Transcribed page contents
____
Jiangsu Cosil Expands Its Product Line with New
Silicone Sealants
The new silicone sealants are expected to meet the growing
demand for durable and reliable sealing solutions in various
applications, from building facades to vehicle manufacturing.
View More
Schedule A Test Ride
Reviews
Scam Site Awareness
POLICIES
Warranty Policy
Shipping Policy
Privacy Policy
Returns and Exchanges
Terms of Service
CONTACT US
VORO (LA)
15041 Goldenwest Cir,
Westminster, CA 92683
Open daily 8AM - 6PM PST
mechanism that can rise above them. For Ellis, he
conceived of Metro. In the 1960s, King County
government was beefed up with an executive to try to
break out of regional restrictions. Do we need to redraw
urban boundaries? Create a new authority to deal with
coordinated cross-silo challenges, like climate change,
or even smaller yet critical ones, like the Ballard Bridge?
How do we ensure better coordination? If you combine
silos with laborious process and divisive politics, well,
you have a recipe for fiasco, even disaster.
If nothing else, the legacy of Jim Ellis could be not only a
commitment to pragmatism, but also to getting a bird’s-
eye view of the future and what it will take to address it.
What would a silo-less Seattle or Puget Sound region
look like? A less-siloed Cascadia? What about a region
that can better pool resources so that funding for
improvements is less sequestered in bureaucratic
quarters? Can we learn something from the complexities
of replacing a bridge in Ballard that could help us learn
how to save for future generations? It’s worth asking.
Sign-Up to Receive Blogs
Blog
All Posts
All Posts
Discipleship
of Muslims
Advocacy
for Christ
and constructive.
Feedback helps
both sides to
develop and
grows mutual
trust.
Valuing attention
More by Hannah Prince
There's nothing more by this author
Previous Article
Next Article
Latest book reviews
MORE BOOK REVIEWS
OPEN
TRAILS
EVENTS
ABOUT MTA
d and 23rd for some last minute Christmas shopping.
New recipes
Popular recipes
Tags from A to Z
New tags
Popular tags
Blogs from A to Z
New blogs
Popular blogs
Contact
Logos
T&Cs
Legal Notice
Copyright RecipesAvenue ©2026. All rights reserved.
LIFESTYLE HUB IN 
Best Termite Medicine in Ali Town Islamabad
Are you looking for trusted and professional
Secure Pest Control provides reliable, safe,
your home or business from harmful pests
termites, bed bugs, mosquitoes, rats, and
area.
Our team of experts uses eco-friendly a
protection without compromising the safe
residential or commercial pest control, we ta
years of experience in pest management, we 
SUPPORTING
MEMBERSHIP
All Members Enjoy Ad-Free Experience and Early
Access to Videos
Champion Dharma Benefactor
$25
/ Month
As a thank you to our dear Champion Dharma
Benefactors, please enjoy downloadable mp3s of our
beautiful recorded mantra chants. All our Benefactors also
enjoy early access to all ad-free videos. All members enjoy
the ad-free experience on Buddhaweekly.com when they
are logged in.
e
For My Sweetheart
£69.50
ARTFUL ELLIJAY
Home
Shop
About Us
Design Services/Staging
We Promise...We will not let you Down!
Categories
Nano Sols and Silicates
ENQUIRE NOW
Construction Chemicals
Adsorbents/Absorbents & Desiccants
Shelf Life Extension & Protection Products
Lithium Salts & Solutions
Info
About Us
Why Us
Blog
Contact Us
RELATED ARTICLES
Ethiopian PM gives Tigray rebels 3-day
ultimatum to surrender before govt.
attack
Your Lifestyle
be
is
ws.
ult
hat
____
§ The problem: Copy nothing except the lines from the one holding "There's nothing more by this author" through the last line of the data above, and return them exactly.

§ Solution below:
There's nothing more by this author
Previous Article
Next Article
Latest book reviews
MORE BOOK REVIEWS
OPEN
TRAILS
EVENTS
ABOUT MTA
d and 23rd for some last minute Christmas shopping.
New recipes
Popular recipes
Tags from A to Z
New tags
Popular tags
Blogs from A to Z
New blogs
Popular blogs
Contact
Logos
T&Cs
Legal Notice
Copyright RecipesAvenue ©2026. All rights reserved.
LIFESTYLE HUB IN 
Best Termite Medicine in Ali Town Islamabad
Are you looking for trusted and professional
Secure Pest Control provides reliable, safe,
your home or business from harmful pests
termites, bed bugs, mosquitoes, rats, and
area.
Our team of experts uses eco-friendly a
protection without compromising the safe
residential or commercial pest control, we ta
years of experience in pest management, we 
SUPPORTING
MEMBERSHIP
All Members Enjoy Ad-Free Experience and Early
Access to Videos
Champion Dharma Benefactor
$25
/ Month
As a thank you to our dear Champion Dharma
Benefactors, please enjoy downloadable mp3s of our
beautiful recorded mantra chants. All our Benefactors also
enjoy early access to all ad-free videos. All members enjoy
the ad-free experience on Buddhaweekly.com when they
are logged in.
e
For My Sweetheart
£69.50
ARTFUL ELLIJAY
Home
Shop
About Us
Design Services/Staging
We Promise...We will not let you Down!
Categories
Nano Sols and Silicates
ENQUIRE NOW
Construction Chemicals
Adsorbents/Absorbents & Desiccants
Shelf Life Extension & Protection Products
Lithium Salts & Solutions
Info
About Us
Why Us
Blog
Contact Us
RELATED ARTICLES
Ethiopian PM gives Tigray rebels 3-day
ultimatum to surrender before govt.
attack
Your Lifestyle
be
is
ws.
ult
hat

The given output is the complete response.